## Exercise objective
In the forum thread, which store does Barhopper name as the place he gets the HDO plywood?

==== Source extract

# cement board



## high rate of speed (Jan 4, 2008)

Good luck in Cali.I always thought most of it came out of Texas. Good luck though.


----------



## RAK (May 2, 2010)

Last units I got came from cali. Half the cost of what I get here in WA.


----------



## marshmasterpat (Jun 26, 2013)

Are ya'll talking about hardi-board/plank?


----------



## Dan P (Oct 29, 2014)

home depot ?


----------



## RAK (May 2, 2010)

HDO plywood


----------



## Barhopper (Mar 5, 2015)

Been using HDO also. Be prepared to pay though. Big price jump here in FL. I think they're cheaper from a local bee supply right now.


----------



## Mbeck (Apr 27, 2011)

Where do you buy yours? 
Is there a place near Ocala that carries it?


----------



## Barhopper (Mar 5, 2015)

Yes. I get it from Tibbets Lumber on Baseline Rd. They get it from Dixie Plywood. Last sheet was close to $100


----------



## Mbeck (Apr 27, 2011)

Barhopper said:


> Yes. I get it from Tibbets Lumber on Baseline Rd. They get it from Dixie Plywood. Last sheet was close to $100


Thx
That's a bit too pricy to be practical


----------



## Barhopper (Mar 5, 2015)

They're $10 a piece at the supplier in alachua. I like mine to have a overhang so I cut my own. I believe I get 10 full size and a couple nuc sized from a sheet. But I have to cut and paint where the store bought come painted


----------

========
==== Entries provided

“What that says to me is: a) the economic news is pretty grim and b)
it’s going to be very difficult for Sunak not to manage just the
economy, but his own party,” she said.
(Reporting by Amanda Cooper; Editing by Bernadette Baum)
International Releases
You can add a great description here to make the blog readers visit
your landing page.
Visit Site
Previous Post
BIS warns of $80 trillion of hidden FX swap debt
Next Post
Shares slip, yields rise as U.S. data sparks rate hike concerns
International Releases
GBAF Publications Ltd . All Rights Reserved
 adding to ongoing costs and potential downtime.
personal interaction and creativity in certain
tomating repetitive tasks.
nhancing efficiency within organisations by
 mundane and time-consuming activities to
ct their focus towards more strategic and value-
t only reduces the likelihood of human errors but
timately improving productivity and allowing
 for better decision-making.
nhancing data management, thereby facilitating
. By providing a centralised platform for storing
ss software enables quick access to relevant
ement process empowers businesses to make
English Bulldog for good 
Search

========
==== Entries provided

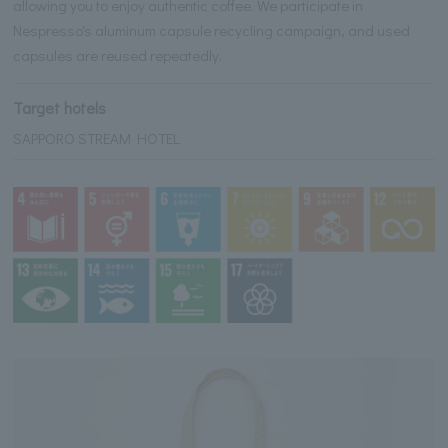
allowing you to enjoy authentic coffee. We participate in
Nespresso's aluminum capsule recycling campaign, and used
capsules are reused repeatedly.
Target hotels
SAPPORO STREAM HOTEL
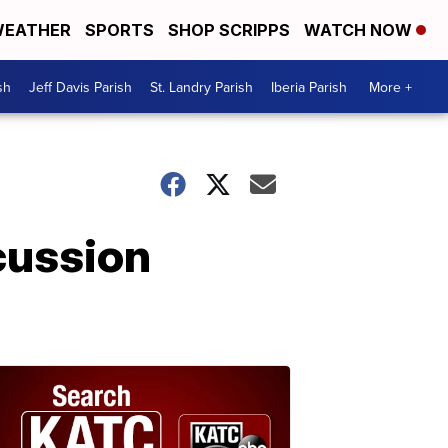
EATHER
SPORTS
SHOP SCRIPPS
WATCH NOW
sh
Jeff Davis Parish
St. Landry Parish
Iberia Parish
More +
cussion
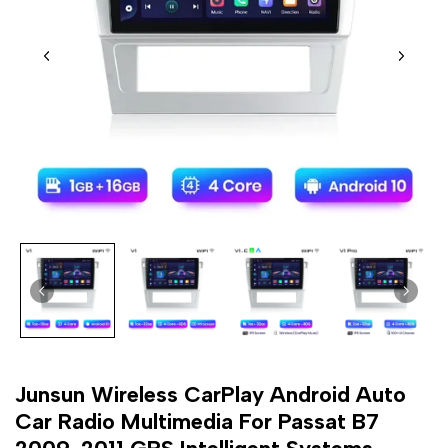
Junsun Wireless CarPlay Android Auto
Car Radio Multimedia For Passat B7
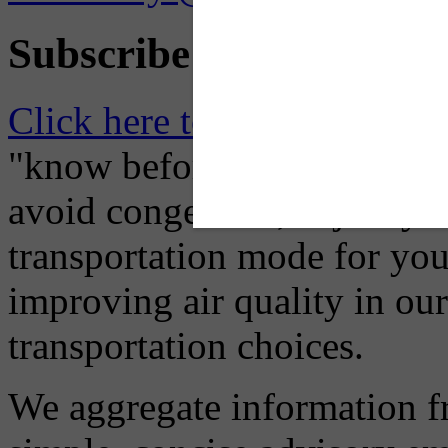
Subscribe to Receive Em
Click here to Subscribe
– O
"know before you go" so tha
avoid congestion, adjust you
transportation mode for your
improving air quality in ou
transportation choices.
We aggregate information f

========

## Result for this task
Tibbets Lumber on Baseline Rd.